В повести не раз описывается, как солдаты пьют или колются. Центральная сцена - грандиозная драка между ротами. После всего жутким издевательствам воспринимается характеристика на Костю Карамычева. Последние восемь месяцев он работал грузчиком на хлебокомбинате и крал, что только мог. От пьянства «не просыхал». Когда же, «вконец оборзев», попался, командир роты Дощинин «предложил Косте на выбор: или он дело заводит, или Костя срочно чистит... все четыре отрядных сортира». Тот выбрал последнее, взяв, разумеется, помощников из молодых.

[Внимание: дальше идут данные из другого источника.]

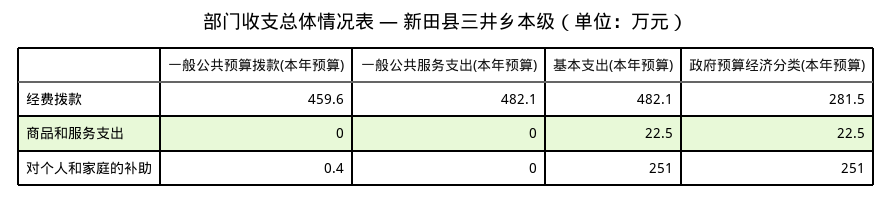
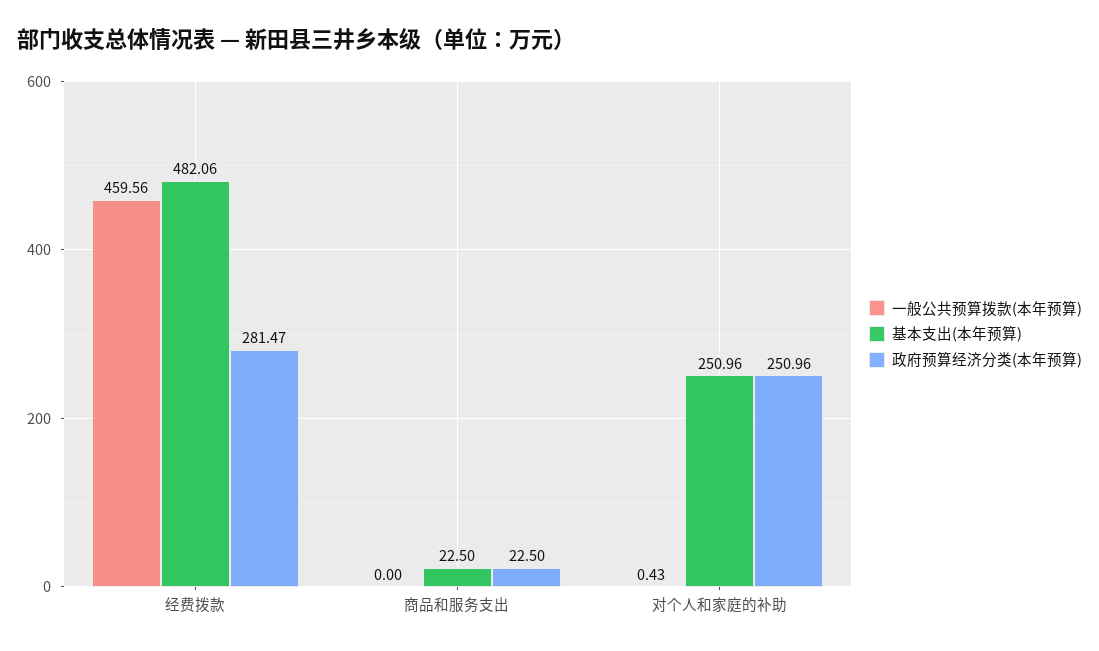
一般公共服务支出(本年预算), 经费拨款: 482.1 -> none
一般公共服务支出(本年预算), 商品和服务支出: 0 -> none
一般公共服务支出(本年预算), 对个人和家庭的补助: 0 -> none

При «дембеле» же этот командир дал Косте следующую характеристику: «За время службы... рядовой Карамычев К.М. проявил себя как инициативный, выполняющий все уставные требования воин... морально устойчив... Характеристика дана для предъявления в Московский университет». Что ж, готов интеллигент. Беспредел, как говорят зеки. Сейчас готовят военную реформу.

Боюсь, однако, мои ровесники ею не успеют воспользоваться. Возможно, скоро и мне предстоит идти служить. Неужели придется два года жить с парнями, в которых отсутствуют человеческие чувства? Нет, физических лишений я не боюсь. Как говорится:

«Служить бы рад, прислуживаться тошно».

Прочитаны оба произведения. Они не слишком художественны, есть погрешности против стиля и законов литературы. В них нет, зато погрешностей против правды. Писателям веришь. И веришь еще в то, что если мы очень захотим, то жестокости станет меньше.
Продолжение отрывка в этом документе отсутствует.